Delete What You Don’t Need

It sounds like a platitude, but it’s the foundation to any optimization: delete branches and commits when you’re sure you don’t need them any more.

This may not immediately make your repo any smaller, though. We’ll shortly see why.

Garbage Collection

Git uses garbage collection – like some programming languages (Java, C#, …). This means that it does not waste your time tidying up the repo during your normal day-to-day use. Rather, git waits until lots of garbage have accumulated before collecting it. This is also the reason for repos sometimes not shrinking right after large branches have been deleted.

What is Garbage Anyway?

The primary source of garbage is inaccessible commits. Commits can become inaccessible when they are undone (git reset). Amending commits (git commit --amend) orphans the original commit as well. After all, commits are identified by their checksum, and the checksum changes when you change a commit. You can probably imagine that rebasing leaves lots of garbage, as it potentially rewrites many commits.

Cleaning Up

Unreachable commits can easily be removed from the repository by running

git gc --prune=now

Make sure nobody else is writing to the repository during this time! --prune=now would then lead to damage.

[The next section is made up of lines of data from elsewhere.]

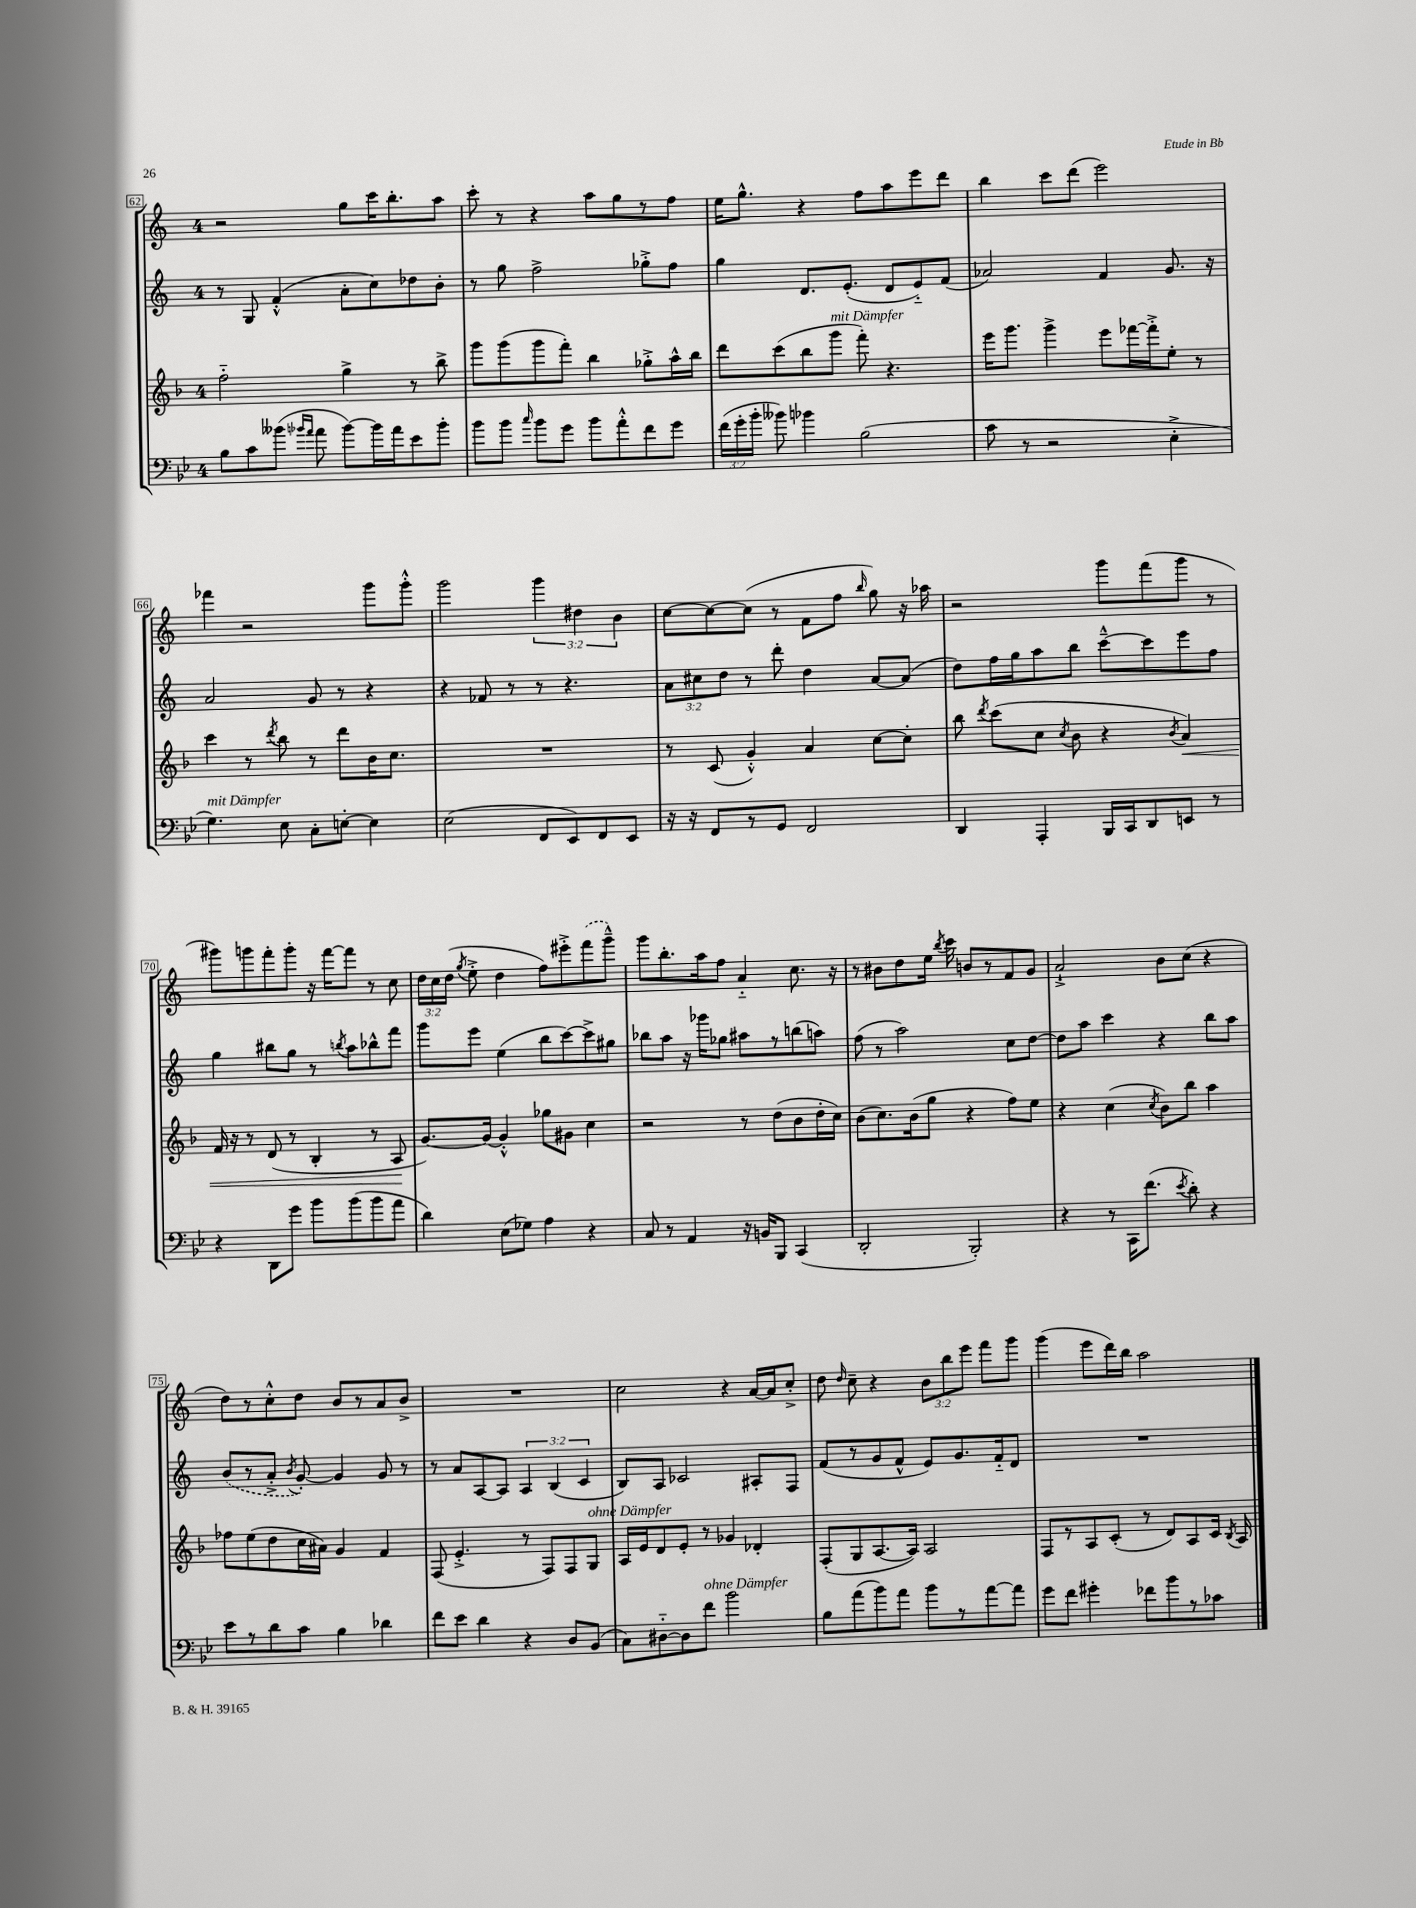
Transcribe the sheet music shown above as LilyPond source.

<<
\new StaffGroup <<
\new Staff = "s0" {
    \clef treble \key c \major \once \override Staff.TimeSignature.style = #'single-digit \time 4/4 \override Staff.TupletNumber.text = #tuplet-number::calc-fraction-text
    \autoBeamOff r2 g''8[ c'''16 b''8.-. a''8] |
    c'''8-. r8 r4 a''8[ g''8 r8 f''8] |
    e''16[ g''8.]-^ r4 f''8[ a''8 e'''8 d'''8] |
    b''4 c'''8[ d'''8]( e'''2) |
    fes'''4 r2 g'''8[ g'''8]-.-^ |
    g'''2 \tuplet 3/2 { g'''4 dis''4 b'4 } |
    c''8[~ c''8~ c''8]( r8 f'8[ f''8] \grace { b''16 } g''8) r16 aes''16 |
    r2 g'''8[ f'''8( g'''8] r8 |
    gis'''8[) g'''8 f'''8-. g'''8]-. r16 f'''16[~ f'''8] r8 c''8 |
    \tuplet 3/2 { d''16[ c''16 d''16]( } \acciaccatura { g''8 } e''8-.-> d''4 f''8[) eis'''8-.-> \once \slurDashed f'''8( g'''8]---^) |
    g'''8[ b''8.-. a''16 f''8] a'4-_ c''8. r16 |
    r8 bis'8[ d''8 e''16] \acciaccatura { b''8 } c'''16 b'8[ r8 f'8 g'8] |
    a'2-!-> b'8[ c''8]( r4 |
    d''8[) r8 c''8-.-^ d''8] b'8[ r8 a'8 b'8]-> |
    R1 |
    c''2 r4 a'16[~ a'16 c''8]-.-> |
    d''8 \grace { d''16 } c''8-- r4 \tuplet 3/2 { b'8[ b''8 e'''8] } f'''8[ g'''8] |
    g'''4( e'''8[ d'''16) b''16] a''2 \bar "|." |
}
\new Staff = "s1" {
    \clef treble \key c \major \once \override Staff.TimeSignature.style = #'single-digit \time 4/4 \override Staff.TupletNumber.text = #tuplet-number::calc-fraction-text
    \autoBeamOff r8 g8 f'4-.-^( a'8[-. c''8) des''8 b'8]-. |
    r8 g''8 f''2-> ges''8[-.-> f''8] |
    g''4 d'8.[ e'8.]-.( d'8[ e'8-_) f'8]( |
    aes'2) f'4 g'8. r16 |
    a'2 g'8 r8 r4 |
    r4 fes'8 r8 r8 r4. |
    \tuplet 3/2 { a'8[ cis''8 d''8] } r8 d'''8-. d''4 a'8[~ a'8]( |
    d''8[) f''16 g''16 a''8 b''8] c'''8[~---^ c'''8 e'''8 f''8] |
    g''4 bis''8[ g''8] r8 \acciaccatura { b''8 } a''8[ bes''8-^ f'''8] |
    g'''8[ e'''8] e''4( b''8[ c'''8~) c'''8-> gis''8] |
    bes''8[ a''8] r16 ges'''16[ ges''8] ais''8[ r8 b''8( a''8]) |
    f''8( r8 a''2) c''8[ d''8]~ |
    d''8[ a''8] c'''4 r4 b''8[ a''8] |
    \once \slurDashed b'8[( r8 a'8]-.-> \acciaccatura { b'8 } g'8~-.) g'4 g'8 r8 |
    r8 a'8[ a8~ a8] \tuplet 3/2 { a4 b4( c'4 } |
    b8[) a8] ces'2 ais8[-. f8] |
    f'8[( r8 g'8 f'8]-^ e'8[) g'8. f'16-_ d'8] |
    R1 \bar "|." |
}
\new Staff = "s2" {
    \clef treble \key f \major \once \override Staff.TimeSignature.style = #'single-digit \time 4/4
    \autoBeamOff f''2-_ g''4-> r8 bes''8-> |
    g'''8[ g'''8( g'''8 f'''8]-.) bes''4 ges''8[-.-> a''16-^ bes''16] |
    d'''8[ c'''8( bes''8 g'''8]^\markup { \italic "mit Dämpfer" } f'''8-.) r4. |
    e'''16[ g'''8.] g'''4-> e'''8[ fes'''16~ fes'''16-.-> e''8]-. r8 |
    c'''4 r8 \acciaccatura { d'''8 } bes''8 r8 d'''8[ bes'16 c''8.] |
    R1 |
    r8 c'8( g'4-.-^) a'4 c''8[~ c''8]-. |
    bes''8 \acciaccatura { d'''8 } c'''8[( c''8] \acciaccatura { c''8 } bes'8 r4 \acciaccatura { bes'8 } a'4\<) |
    f'16 r16 r8 d'8( r8 bes4-. r8 a8\! |
    g'8.[~) g'16]~ g'4-.-^ ges''8[ gis'8] c''4 |
    r2 r8 d''8[( bes'8 d''16-. c''16]) |
    bes'8[( c''8.) bes'16( g''8] r4 f''8[) e''8] |
    r4 c''4( \acciaccatura { c''8 } bes'8[) bes''8] a''4 |
    fes''8[ e''8( d''8 c''16 ais'16]) g'4 f'4 |
    f8( e'4.-.-> r8 f8[) f8 g8]^\markup { \italic "ohne Dämpfer" } |
    a16[ e'16 d'8 e'8]-. r8 ges'4 des'4-. |
    f8[-.( g8 a8.~ a16]) a2 |
    f8[ r8 a8 c'8]-.( r8 d'8[) a8 c'16] \acciaccatura { bes8 } a16 \bar "|." |
}
\new Staff = "s3" {
    \clef bass \key bes \major \once \override Staff.TimeSignature.style = #'single-digit \time 4/4 \override Staff.TupletNumber.text = #tuplet-number::calc-fraction-text
    \autoBeamOff bes8[ c'8 beses'8]( \grace { bes'16[ a'16] } a'8 bes'8[~) bes'16 a'16 ees'8 bes'8]-. |
    bes'8[ bes'8] \grace { c''16 } bes'8[ g'8] bes'8[ a'8-.-^ f'8 g'8] |
    \tuplet 3/2 { f'16[( g'16-. bes'16]-. } beses'8) bes'4 bes2( |
    c'8 r8 r2 ees4-.-> |
    g4.^\markup { \italic "mit Dämpfer" }) ees8 c8[-. e8]~-. e4 |
    ees2( f,8[ ees,8) f,8 ees,8] |
    r16 r16 f,8[ r8 g,8] f,2 |
    d,4 a,,4-. bes,,16[ c,16 d,8 e,8] r8 |
    r4 d,8[ g'8] bes'8[ bes'8( bes'8 a'8] |
    d'4) ees8[( ges8]) a4 r4 |
    c8 r8 a,4 r16 b,16[ bes,,8] c,4( |
    d,2-. bes,,2-.) |
    r4 r8 c,16[ f'8.]( \acciaccatura { ees'8 } d'8-.) r4 |
    ees'8[ r8 d'8 c'8] bes4 des'4 |
    f'8[ ees'8] d'4 r4 d8[ bes,8]( |
    c8[) dis8~-_ dis8 f'8]^\markup { \italic "ohne Dämpfer" } bes'2 |
    bes8[ a'8( bes'8) a'8] bes'8[ r8 a'8~ a'8] |
    g'8[ f'8] gis'4-. fes'8[ bes'8 r8 ces'8] \bar "|." |
}
>>
>>
\layout { \context { \Score currentBarNumber = #62 \override BarNumber.stencil = #(make-stencil-boxer 0.1 0.3 ly:text-interface::print) } }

This should already improve your repo size drastically.

Compression

Git repositories are compressed – but rarely in the optimal way.

One reason being, optimal compression is slow. The other reason being, compression is hindered by the garbage in the repository.

Now that all garbage has been removed from the repo, re-compress it entirely by running:

git gc --aggressive

This may take a long time – possibly minutes for medium-sized repos, and hours for gigabyte-sized repositories. Make sure that nobody else is writing to the repository during this time.

With the garbage collection step mentioned earlier, it can be combined into

git gc --aggressive --prune=now

The repo should now no longer consist of thousands of files. The compression should have re-packed it into a few dozen ones.

In earlier git versions, this was achieved by running the git repack command. The functionality has since been merged into git gc --aggressive.

If you really want to go to 11 and squeeze out the last bytes, you can run git repack to re-compress the repository with higher settings than git gc does:

git repack -ad -F --depth=4095 --window=999

In my experiments, this compressed at most 2 % better than git gc and took very long to complete.

The Reflog

You may notice that the command above still doesn’t remove all garbage from the repository. Even more confusing: If you retry the command a few weeks later, it may suddenly compress better!

Git maintains a reflog. This is a list of all commits that had been checked out quite recently (within the past two weeks, usually). This permits awesome commands like show me what I worked on ten days ago (git show HEAD@{10.days.ago}). But it also prevents garbage collection from removing anything that is still referenced by the reflog.

Clear the reflog via:

git reflog expire --expire=all --expire-unreachable=now --all

This deletes your stashed changes!

Do this before garbage collection and re-compression.

Sample Hooks

Git supports hooks – scripts that are called on specific events, e.g. when pushing to a branch.

Git, by default, nicely places sample scripts in the hooks directory as a guideline for writing your own ones.

These are not used and serve no other purpose, so it doesn’t make sense to keep them in backups and deployments. You can delete all *.sample files from the hooks directory.

Gitk’s Cache

If you have ever used gitk, it probably created a cache file in your repository. This makes it run faster on subsequent starts, but it is not normally something you’d like to back up or publish.

To remove it, delete the gitk.cache file.

Visual Studio’s Commit Graph

If you ever used the repository with Visual Studio, then you’ll probably find another cache: the commit graph.

It’s a quite new feature that has been added specifically to speed up displaying the commit graph. Again, it’s quite useful for day-to-day work, but not at all for backups or deployments.

To remove it, delete the objects/info/commit-graph file.

Description

Git places a description file in any new repo by default. This feature is rarely used.

If you don’t use the description, feel free to delete the description file.

Summary

Before optimizing a repo, make sure nobody will be writing it during the optimization.

Skip the reflog step if you want to keep your stashed changes.

Garbage collection is relatively fast and reduces the repo size drastically, albeit only after clearing the reflog.

Re-compression is very slow, but reduces the number of files from several thousands to less than a dozen (for bare repos; a few more for other repos).

Some programs place their caches in the repo, and you can usually just delete them.

rm objects/info/commit-graph
git reflog expire --expire-unreachable=now --all
git gc --aggressive --prune=now
rm hooks/*.sample
rm description
rm gitk.cache
Type:File folder
Location:C:\Users\Krishty\source\repos
Size:122.0 MB (127,926,272 bytes)
Size on disk:122.1 MB (127,959,040 bytes)
Contains:9 Files, 8 Folders